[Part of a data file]
begin

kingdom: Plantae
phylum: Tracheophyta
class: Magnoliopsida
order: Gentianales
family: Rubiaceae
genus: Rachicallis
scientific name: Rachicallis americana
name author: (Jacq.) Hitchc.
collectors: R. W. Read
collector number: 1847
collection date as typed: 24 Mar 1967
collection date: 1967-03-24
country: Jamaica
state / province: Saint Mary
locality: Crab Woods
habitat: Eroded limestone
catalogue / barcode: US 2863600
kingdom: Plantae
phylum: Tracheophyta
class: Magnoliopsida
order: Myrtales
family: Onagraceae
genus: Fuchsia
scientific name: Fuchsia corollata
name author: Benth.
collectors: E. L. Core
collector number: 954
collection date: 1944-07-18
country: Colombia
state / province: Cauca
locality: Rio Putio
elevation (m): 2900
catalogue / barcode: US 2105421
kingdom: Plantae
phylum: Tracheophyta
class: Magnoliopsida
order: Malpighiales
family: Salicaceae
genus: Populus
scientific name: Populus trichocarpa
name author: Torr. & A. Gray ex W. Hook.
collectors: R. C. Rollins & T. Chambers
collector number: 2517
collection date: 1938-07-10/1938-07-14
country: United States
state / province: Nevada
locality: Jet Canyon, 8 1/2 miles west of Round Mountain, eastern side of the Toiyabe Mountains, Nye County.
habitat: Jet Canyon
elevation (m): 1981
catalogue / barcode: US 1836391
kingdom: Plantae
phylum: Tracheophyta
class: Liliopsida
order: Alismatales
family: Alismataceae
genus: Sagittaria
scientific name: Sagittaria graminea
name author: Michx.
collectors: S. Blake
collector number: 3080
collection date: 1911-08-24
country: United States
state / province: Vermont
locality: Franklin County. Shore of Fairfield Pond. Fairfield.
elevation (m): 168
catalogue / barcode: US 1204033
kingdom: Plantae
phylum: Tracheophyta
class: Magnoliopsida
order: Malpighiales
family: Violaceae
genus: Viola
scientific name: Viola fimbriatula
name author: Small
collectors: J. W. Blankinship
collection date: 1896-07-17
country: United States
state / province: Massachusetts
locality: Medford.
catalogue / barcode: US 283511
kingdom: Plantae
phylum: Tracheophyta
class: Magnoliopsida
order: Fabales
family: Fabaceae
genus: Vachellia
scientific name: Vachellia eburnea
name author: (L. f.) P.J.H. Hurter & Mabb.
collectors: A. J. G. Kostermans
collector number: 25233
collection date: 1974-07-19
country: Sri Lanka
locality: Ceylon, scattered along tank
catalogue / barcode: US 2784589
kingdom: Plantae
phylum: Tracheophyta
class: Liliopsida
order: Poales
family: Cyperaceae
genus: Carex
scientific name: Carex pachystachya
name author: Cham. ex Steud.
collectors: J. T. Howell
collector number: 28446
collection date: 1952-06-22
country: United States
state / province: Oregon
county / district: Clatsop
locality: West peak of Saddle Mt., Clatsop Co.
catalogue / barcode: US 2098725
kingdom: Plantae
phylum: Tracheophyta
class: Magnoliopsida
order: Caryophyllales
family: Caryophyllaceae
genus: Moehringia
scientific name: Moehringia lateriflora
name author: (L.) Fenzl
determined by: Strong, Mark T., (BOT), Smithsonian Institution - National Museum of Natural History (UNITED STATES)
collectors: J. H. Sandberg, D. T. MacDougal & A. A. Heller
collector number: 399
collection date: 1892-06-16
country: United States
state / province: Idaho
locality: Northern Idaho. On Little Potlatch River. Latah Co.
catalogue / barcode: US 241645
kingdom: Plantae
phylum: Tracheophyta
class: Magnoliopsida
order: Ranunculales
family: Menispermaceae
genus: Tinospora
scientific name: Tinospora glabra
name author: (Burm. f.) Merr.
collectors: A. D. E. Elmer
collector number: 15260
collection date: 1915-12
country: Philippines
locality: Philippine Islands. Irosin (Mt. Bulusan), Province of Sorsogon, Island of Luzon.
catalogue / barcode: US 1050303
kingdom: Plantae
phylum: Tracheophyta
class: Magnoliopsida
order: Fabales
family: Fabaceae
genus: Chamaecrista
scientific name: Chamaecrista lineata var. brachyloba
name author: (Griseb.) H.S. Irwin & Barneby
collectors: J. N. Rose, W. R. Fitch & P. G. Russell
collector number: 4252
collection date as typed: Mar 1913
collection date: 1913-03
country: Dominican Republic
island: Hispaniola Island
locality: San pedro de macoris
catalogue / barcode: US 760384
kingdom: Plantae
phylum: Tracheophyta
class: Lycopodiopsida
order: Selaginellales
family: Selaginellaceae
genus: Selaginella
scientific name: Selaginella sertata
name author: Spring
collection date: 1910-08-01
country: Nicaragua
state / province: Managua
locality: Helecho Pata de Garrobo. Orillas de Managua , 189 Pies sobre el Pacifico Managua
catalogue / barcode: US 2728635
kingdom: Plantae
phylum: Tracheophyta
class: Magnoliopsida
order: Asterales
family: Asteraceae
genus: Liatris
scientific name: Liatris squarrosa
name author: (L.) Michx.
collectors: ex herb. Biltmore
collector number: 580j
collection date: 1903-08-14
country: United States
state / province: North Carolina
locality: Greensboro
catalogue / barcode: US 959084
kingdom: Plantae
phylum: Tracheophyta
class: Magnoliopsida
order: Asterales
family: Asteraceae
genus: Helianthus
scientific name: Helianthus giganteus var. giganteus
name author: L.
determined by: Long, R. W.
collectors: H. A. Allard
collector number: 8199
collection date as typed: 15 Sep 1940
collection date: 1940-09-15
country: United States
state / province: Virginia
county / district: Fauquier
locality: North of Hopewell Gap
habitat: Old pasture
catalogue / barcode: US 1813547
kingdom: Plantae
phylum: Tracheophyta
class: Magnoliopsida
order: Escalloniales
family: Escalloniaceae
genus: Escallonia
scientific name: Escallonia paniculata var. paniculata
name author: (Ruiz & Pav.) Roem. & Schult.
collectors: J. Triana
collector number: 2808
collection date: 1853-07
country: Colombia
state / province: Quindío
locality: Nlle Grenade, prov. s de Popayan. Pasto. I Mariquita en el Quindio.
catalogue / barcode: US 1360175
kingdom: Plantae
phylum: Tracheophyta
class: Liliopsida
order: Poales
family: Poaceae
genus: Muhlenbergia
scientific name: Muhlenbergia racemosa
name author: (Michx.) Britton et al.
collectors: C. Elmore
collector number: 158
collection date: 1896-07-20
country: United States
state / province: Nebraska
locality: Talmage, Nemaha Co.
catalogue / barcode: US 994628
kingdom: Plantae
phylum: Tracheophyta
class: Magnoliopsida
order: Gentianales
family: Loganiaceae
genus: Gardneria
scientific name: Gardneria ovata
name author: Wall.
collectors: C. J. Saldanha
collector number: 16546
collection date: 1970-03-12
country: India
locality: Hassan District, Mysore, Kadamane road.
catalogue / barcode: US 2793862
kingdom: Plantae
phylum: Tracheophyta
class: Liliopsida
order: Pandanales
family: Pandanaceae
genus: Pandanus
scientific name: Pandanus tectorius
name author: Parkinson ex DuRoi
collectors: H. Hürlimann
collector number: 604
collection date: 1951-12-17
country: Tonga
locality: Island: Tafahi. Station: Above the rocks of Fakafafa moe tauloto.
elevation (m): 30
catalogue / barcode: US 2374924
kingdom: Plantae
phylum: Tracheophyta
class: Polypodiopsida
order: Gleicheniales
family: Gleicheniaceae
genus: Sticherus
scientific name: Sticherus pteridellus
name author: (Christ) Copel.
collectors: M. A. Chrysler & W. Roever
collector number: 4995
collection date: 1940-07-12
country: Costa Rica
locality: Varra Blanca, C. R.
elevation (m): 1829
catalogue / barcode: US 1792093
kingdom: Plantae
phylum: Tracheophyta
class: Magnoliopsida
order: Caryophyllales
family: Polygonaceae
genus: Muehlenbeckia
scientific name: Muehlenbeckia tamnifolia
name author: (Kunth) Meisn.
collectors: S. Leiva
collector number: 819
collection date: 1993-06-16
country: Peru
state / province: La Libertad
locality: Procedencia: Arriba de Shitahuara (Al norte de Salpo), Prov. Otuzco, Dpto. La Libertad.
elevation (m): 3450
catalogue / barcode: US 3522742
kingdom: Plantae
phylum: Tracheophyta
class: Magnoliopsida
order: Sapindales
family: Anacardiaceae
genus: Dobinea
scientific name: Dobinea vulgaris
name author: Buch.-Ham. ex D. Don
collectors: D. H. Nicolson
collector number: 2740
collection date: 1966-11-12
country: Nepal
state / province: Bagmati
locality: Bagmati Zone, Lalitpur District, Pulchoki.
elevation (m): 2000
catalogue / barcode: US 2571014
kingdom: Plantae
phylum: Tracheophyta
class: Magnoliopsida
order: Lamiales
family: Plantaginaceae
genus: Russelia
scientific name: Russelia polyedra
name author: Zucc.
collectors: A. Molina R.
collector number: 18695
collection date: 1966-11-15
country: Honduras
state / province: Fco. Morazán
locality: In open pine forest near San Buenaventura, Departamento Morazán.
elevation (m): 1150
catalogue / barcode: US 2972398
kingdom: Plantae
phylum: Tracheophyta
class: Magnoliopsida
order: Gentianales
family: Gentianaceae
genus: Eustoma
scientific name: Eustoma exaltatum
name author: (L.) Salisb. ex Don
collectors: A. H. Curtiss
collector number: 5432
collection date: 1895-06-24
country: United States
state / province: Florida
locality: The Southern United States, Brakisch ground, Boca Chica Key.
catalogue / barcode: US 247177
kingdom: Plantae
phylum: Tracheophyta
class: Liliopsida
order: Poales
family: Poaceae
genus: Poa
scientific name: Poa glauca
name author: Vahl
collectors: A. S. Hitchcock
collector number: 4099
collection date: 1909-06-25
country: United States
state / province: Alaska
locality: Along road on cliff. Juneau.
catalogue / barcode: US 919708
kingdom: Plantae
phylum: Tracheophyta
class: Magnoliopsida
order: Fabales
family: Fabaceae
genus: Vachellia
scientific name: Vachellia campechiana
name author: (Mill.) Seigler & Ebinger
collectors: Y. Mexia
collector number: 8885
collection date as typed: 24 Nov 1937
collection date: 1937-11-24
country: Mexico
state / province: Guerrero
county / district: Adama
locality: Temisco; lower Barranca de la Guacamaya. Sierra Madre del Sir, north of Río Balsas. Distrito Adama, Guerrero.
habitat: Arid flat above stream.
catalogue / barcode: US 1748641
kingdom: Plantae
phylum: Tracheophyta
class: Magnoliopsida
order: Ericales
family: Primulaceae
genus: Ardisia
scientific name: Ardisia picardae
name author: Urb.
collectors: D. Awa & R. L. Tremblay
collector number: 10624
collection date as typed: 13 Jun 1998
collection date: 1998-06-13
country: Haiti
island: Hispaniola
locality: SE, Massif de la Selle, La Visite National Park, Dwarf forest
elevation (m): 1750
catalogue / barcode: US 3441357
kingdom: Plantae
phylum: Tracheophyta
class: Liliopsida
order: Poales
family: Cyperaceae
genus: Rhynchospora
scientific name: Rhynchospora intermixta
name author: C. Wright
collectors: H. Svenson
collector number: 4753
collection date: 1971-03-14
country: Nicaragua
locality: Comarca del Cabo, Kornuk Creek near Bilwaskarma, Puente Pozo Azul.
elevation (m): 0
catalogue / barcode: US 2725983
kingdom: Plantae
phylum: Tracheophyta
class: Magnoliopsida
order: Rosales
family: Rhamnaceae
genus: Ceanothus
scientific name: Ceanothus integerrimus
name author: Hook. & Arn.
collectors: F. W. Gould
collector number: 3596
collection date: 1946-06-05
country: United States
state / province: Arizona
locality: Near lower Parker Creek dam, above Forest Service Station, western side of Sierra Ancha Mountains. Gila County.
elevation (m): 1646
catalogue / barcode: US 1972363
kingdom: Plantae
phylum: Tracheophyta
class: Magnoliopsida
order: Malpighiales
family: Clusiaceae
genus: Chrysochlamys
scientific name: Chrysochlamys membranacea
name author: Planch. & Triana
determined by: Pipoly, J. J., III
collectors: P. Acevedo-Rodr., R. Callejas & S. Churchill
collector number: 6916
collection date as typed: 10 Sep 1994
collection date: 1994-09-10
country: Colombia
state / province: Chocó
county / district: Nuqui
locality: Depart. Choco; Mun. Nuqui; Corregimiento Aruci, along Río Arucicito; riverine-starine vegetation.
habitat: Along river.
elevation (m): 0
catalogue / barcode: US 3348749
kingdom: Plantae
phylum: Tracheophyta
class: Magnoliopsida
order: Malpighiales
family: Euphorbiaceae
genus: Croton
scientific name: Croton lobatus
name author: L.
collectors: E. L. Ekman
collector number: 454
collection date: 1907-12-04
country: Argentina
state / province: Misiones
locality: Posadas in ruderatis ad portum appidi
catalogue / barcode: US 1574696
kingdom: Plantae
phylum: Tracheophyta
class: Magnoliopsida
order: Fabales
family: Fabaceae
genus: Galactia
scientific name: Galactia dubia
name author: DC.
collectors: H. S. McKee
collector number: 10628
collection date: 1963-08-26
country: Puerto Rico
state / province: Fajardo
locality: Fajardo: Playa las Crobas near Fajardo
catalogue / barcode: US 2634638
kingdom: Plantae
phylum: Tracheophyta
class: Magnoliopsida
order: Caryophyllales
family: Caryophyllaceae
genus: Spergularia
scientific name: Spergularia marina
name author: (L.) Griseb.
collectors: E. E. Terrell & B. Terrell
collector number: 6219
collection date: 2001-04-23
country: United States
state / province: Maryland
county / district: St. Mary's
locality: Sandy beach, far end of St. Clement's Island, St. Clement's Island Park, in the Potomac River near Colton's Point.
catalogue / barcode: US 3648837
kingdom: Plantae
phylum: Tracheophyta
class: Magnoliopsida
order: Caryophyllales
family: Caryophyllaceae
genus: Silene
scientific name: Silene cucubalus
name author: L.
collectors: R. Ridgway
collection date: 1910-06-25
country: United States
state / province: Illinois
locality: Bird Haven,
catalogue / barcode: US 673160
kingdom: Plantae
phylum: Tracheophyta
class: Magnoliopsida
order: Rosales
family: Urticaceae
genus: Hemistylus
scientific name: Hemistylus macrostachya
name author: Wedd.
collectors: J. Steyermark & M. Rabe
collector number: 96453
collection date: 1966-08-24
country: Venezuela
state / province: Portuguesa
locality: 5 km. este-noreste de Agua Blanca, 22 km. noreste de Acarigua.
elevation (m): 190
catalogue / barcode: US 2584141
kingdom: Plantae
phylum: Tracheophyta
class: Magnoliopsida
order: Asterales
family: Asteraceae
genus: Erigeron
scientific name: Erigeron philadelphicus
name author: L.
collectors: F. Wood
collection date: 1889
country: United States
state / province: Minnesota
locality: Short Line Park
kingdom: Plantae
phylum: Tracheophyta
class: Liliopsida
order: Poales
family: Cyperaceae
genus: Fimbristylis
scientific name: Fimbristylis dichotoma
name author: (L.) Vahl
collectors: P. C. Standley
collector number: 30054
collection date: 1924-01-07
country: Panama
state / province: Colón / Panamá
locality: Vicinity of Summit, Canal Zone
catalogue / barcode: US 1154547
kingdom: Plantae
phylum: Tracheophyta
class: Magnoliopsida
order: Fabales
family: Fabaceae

end

-- Instruction --
Rewrite the part of the records that opens with the line containing "name author: Cham. ex Steud." and closes with the line containing "locality: Northern Idaho.", substituting "date of collection" for every "collection date" and changing nothing else.

-- Final result --
name author: Cham. ex Steud.
collectors: J. T. Howell
collector number: 28446
date of collection: 1952-06-22
country: United States
state / province: Oregon
county / district: Clatsop
locality: West peak of Saddle Mt., Clatsop Co.
catalogue / barcode: US 2098725
kingdom: Plantae
phylum: Tracheophyta
class: Magnoliopsida
order: Caryophyllales
family: Caryophyllaceae
genus: Moehringia
scientific name: Moehringia lateriflora
name author: (L.) Fenzl
determined by: Strong, Mark T., (BOT), Smithsonian Institution - National Museum of Natural History (UNITED STATES)
collectors: J. H. Sandberg, D. T. MacDougal & A. A. Heller
collector number: 399
date of collection: 1892-06-16
country: United States
state / province: Idaho
locality: Northern Idaho. On Little Potlatch River. Latah Co.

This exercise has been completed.